TASK DIRECTIONS: After finding the line that contains "nose: (656, 563)" in the entries below, retype it and every following line precisely, the last included.

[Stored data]
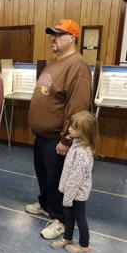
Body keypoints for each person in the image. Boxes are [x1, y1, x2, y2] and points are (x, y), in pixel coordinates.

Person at [25, 19, 92, 240]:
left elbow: (78, 107)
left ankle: (61, 219)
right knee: (45, 177)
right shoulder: (54, 62)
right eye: (52, 35)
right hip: (42, 136)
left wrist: (66, 139)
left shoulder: (78, 65)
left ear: (72, 38)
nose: (53, 38)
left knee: (58, 182)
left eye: (58, 35)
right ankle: (46, 205)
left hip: (57, 138)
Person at [50, 111, 98, 253]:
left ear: (84, 132)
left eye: (74, 128)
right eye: (71, 125)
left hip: (76, 194)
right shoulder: (76, 143)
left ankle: (84, 246)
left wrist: (68, 197)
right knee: (68, 216)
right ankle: (68, 238)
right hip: (69, 192)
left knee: (79, 218)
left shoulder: (82, 153)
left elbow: (75, 178)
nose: (69, 129)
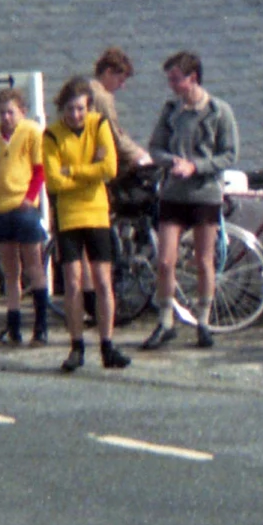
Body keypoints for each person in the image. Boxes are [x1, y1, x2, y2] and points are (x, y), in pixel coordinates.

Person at [144, 51, 239, 347]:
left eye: (176, 79)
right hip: (173, 193)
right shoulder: (171, 109)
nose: (171, 85)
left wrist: (196, 166)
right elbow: (155, 147)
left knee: (203, 259)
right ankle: (165, 320)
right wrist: (171, 161)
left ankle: (203, 320)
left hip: (204, 194)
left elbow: (229, 154)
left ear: (192, 78)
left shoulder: (218, 111)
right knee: (165, 260)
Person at [40, 75, 131, 373]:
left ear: (88, 107)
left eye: (80, 109)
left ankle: (108, 344)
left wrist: (74, 170)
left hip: (96, 212)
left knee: (103, 281)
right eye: (70, 109)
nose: (75, 115)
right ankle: (76, 344)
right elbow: (54, 181)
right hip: (69, 216)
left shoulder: (99, 125)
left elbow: (110, 168)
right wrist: (89, 169)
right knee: (74, 282)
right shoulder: (52, 135)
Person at [0, 86, 51, 348]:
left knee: (33, 265)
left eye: (11, 112)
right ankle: (13, 325)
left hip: (23, 206)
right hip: (1, 205)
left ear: (21, 112)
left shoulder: (32, 132)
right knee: (10, 270)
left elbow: (39, 170)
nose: (6, 117)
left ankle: (41, 326)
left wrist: (29, 198)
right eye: (2, 113)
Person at [92, 48, 154, 178]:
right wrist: (140, 155)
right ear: (108, 72)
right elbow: (114, 136)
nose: (122, 86)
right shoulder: (102, 97)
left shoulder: (82, 90)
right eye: (120, 80)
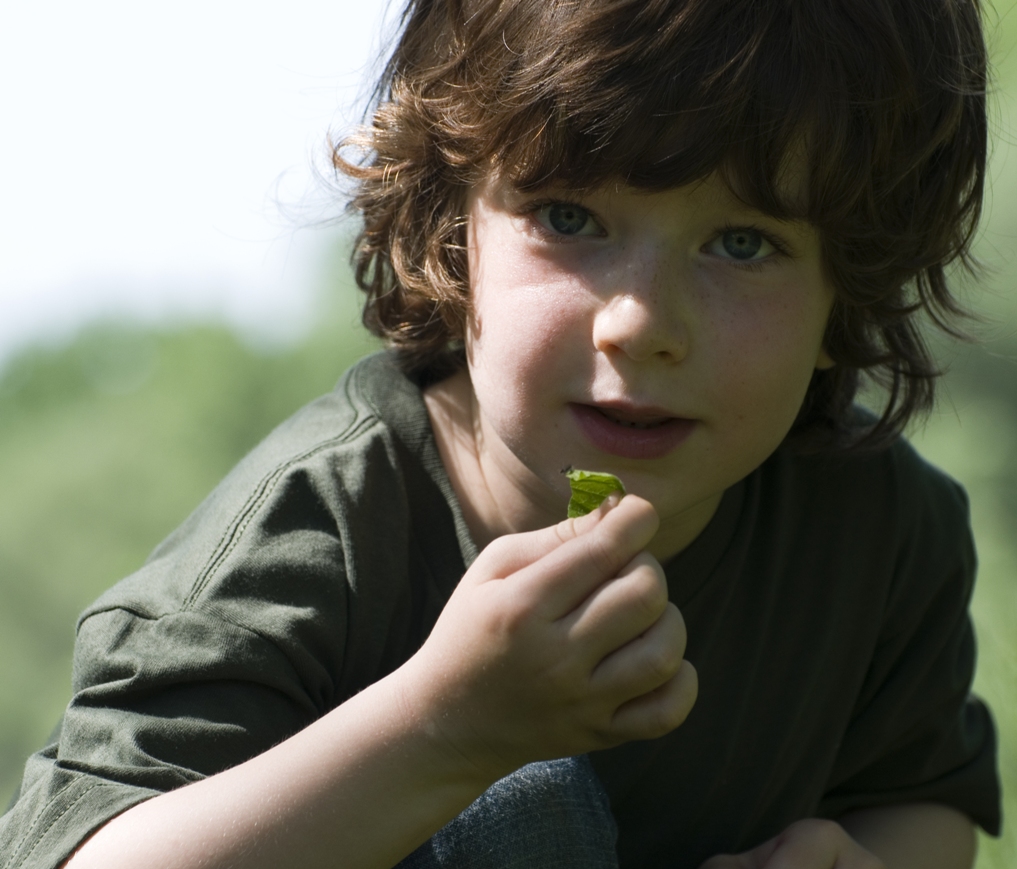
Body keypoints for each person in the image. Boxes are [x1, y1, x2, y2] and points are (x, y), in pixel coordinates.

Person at [0, 0, 1002, 867]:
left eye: (744, 243)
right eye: (570, 217)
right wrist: (442, 726)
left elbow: (924, 796)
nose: (641, 322)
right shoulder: (325, 528)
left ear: (850, 286)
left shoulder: (878, 528)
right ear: (451, 233)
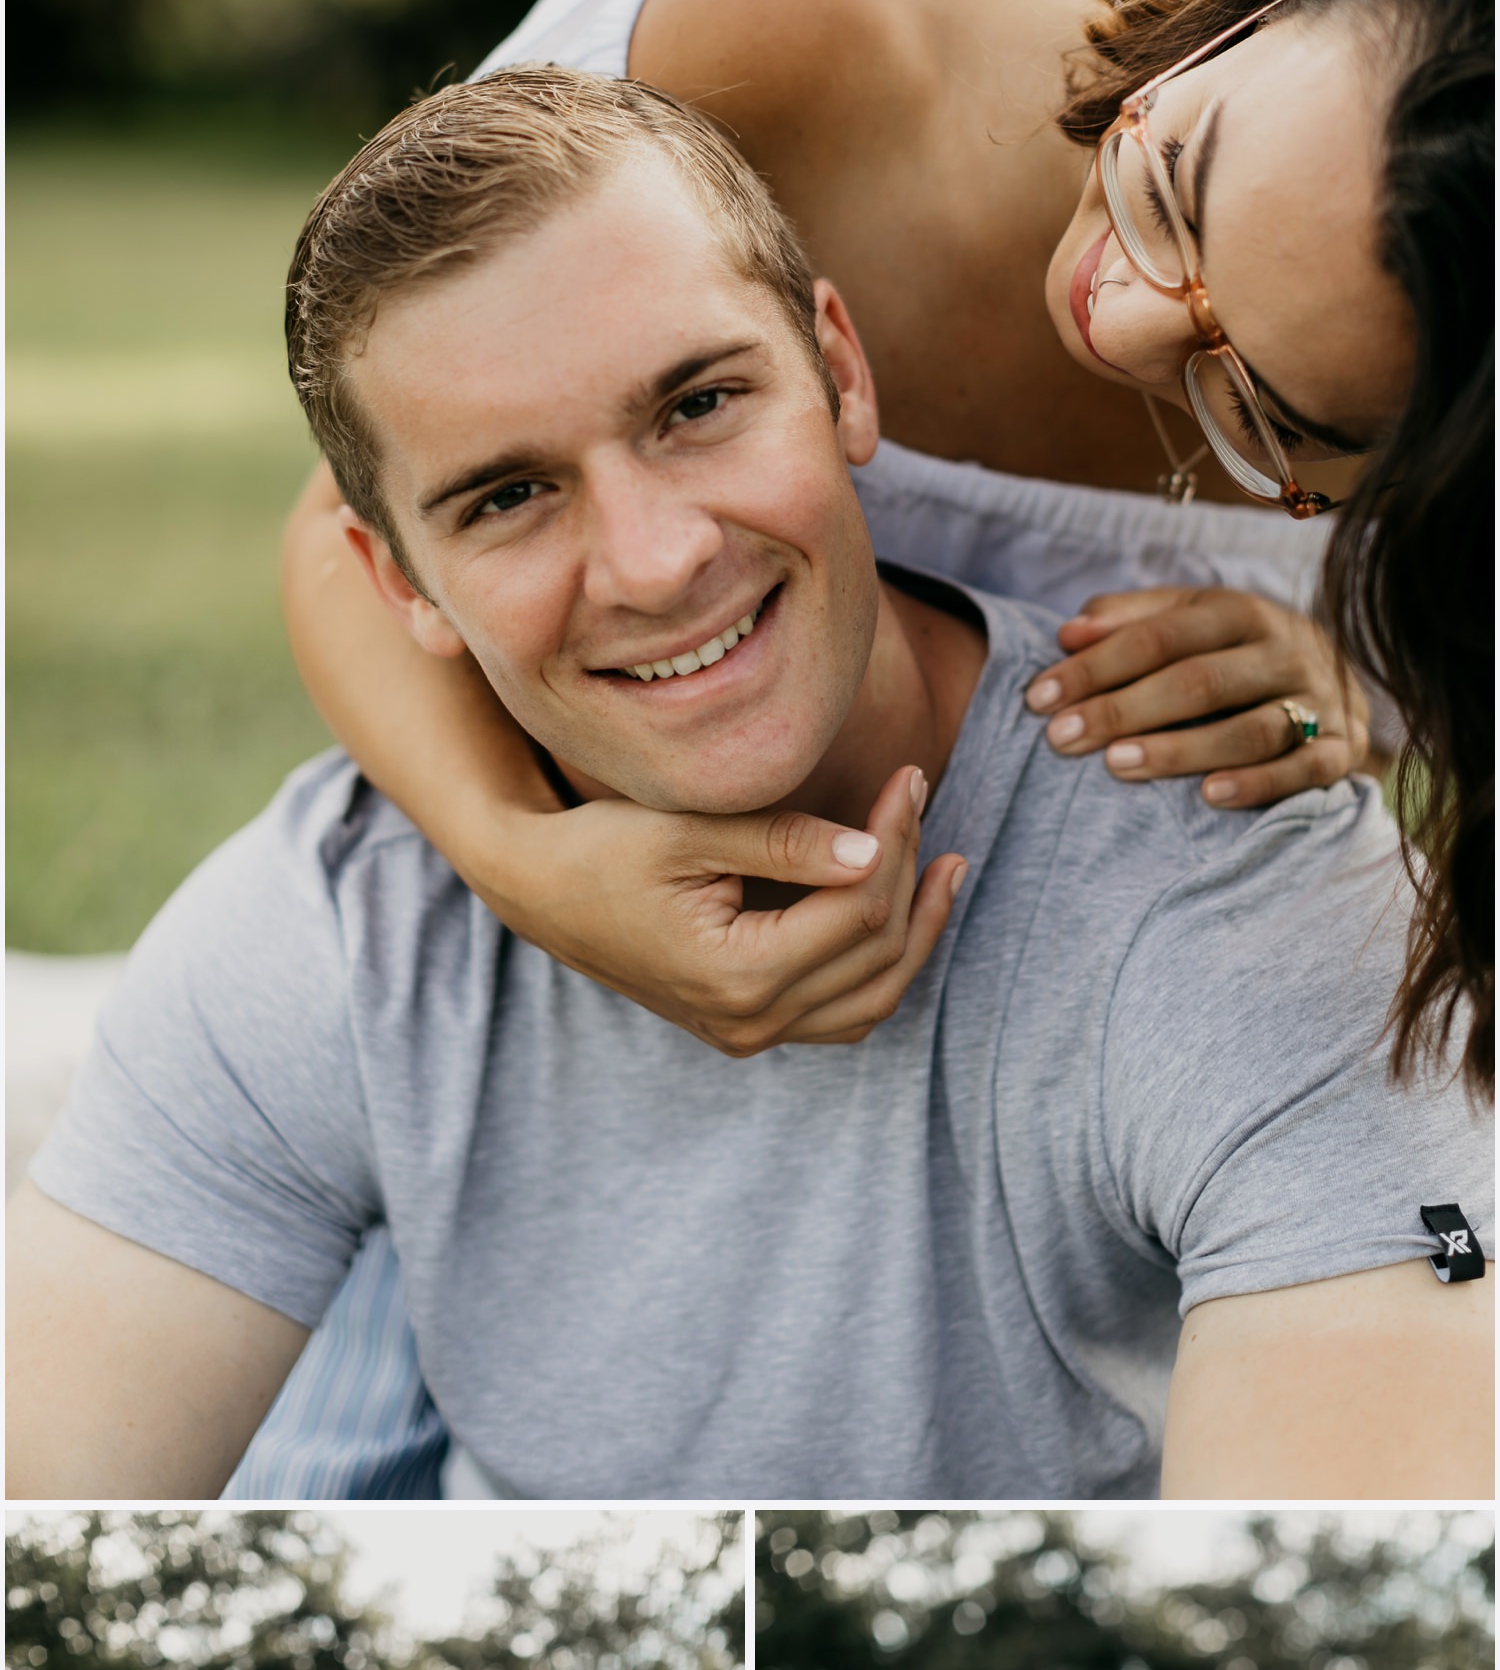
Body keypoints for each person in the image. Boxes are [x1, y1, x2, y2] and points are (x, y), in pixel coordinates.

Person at [9, 78, 1491, 1513]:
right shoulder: (344, 913)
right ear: (404, 583)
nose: (656, 563)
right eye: (509, 494)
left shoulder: (1246, 903)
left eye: (701, 403)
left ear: (841, 372)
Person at [279, 0, 1494, 1102]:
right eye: (1172, 185)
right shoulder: (784, 43)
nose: (1117, 323)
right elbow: (356, 526)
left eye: (1265, 410)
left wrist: (1340, 708)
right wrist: (522, 866)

SOLUTION TO THIS PROBLEM:
nose: (656, 563)
right eye: (509, 494)
left shoulder: (1246, 903)
left eye: (701, 403)
left ear: (841, 372)
Person at [279, 0, 1494, 1102]:
right eye: (1172, 185)
right shoulder: (784, 43)
nose: (1117, 323)
right elbow: (356, 526)
left eye: (1265, 410)
left wrist: (1340, 708)
right wrist: (522, 866)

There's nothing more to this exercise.